BOTTARI: Well, there’s no doubt that the union movement as a whole could benefit from more door-to-door communication with their members and more education of their members. But what we saw here in Wisconsin after something similar was tried is that the unions on the higher end of the pay scale—and here in Wisconsin that’s some of the teachers and other unions—did sign up to pay their dues. Some of the folks on the lower end of the pay scale—the county snowplow drivers, who I so desperately rely on as a Wisconsin commuter—found it much harder to pay those union dues when they were struggling with their day-to-day bills. So here in Wisconsin, unions are going door to door more, they’re organizing more. But their numbers have taken a really hard hit—up to 40 percent of teachers, maybe even higher for other public-sector workers.

JAY: Because of this legislation? Or for basic cutbacks and such?

BOTTARI: No, because of what Scott Walker did to collective bargaining. I mean, he gutted the collective bargaining law here in Wisconsin only for public workers. Snyder is doing something similar, although different, for public-sector and private-sector workers in Michigan. And may I just say that we may not be done in Wisconsin? After what we just saw in Michigan, Scott Walker could try the same thing and roll in right-to-work here in Wisconsin and finally attack the public-sector unions.

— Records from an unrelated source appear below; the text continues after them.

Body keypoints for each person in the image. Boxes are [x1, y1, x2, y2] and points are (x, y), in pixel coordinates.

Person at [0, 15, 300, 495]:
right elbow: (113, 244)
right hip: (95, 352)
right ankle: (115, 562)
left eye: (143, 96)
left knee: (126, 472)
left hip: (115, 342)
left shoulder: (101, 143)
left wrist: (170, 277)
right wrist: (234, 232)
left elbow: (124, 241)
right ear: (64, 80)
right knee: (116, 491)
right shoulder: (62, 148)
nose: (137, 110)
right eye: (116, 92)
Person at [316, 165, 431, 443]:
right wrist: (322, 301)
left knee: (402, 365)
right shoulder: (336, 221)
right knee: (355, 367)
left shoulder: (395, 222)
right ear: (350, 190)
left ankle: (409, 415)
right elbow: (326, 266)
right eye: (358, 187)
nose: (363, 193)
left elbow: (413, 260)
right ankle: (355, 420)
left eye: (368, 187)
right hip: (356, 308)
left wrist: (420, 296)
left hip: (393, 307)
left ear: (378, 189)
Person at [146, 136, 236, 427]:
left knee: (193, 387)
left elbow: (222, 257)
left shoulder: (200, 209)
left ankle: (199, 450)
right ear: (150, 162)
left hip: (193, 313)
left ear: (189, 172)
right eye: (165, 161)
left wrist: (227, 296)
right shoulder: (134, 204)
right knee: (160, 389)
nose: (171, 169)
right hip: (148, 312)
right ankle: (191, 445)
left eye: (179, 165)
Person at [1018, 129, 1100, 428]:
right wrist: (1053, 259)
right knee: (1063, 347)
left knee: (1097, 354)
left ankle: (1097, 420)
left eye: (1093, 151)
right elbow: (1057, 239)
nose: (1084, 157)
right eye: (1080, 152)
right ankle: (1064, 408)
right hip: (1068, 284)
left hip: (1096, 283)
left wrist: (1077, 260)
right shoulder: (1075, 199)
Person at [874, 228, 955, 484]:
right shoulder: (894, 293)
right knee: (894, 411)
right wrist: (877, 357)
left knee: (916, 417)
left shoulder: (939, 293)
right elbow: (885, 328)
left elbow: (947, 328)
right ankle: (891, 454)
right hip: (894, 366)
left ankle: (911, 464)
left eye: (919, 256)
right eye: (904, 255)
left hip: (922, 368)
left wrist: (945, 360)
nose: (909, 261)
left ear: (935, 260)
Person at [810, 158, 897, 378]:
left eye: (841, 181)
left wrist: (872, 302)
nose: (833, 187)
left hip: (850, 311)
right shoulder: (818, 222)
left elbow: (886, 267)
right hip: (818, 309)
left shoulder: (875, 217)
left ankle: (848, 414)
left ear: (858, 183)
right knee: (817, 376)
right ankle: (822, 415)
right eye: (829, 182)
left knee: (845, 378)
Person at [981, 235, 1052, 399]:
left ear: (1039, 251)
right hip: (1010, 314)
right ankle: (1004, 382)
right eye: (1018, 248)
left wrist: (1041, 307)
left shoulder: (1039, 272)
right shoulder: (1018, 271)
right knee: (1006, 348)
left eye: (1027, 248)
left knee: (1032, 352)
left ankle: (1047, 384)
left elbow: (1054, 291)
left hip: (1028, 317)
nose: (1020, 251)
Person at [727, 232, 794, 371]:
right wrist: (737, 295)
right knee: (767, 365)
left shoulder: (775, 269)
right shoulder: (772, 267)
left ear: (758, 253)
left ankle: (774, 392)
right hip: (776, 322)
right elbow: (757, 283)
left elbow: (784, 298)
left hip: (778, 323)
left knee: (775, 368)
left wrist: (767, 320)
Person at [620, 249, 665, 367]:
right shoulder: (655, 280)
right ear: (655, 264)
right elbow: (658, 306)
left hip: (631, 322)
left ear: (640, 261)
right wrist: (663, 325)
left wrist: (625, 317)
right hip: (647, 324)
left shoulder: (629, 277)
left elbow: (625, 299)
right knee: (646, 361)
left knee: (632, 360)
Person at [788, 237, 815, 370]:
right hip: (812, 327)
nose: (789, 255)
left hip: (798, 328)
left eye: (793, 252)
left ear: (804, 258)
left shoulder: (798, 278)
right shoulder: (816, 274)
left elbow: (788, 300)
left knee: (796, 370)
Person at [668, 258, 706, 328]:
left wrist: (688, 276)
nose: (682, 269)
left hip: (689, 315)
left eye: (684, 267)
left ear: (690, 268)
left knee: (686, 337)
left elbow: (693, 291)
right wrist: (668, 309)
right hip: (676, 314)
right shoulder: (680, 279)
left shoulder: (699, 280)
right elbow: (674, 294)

JAY: Okay, Mary. Anything else this week on your mind?

BOTTARI: The other thing that I was worried about this week is the Department of Energy put out a report saying that they thought maybe fracking for export was a great idea. They didn’t call it fracking for export; they call it natural gas export opportunities. But it’s a big change.

You know, ten years ago we were talking about importing liquified natural gas into the United States. Now there’s a natural gas boom led mostly by this destructive practice of fracking, and the Department of Energy thinks it’s a nice idea to expand those big LNG terminals to frack for foreigners and to export that stuff overseas, whereas you and I know the climate change activists are telling us that if we continue on this path what needs to happen is not more fracking, not more burning, not more drilling, but that companies need to keep about 80 percent of their identified reserves in the ground in order to ameliorate the climate-change situation. So I was very disappointed to see the Obama administration put out this big report. And it is now open for public comment. People can learn more about it on our website, PRWatch.org.

JAY: Alright. Thanks for joining us, Mary.

BOTTARI: Thank you.

JAY: Thank you for joining us on The Real News Network.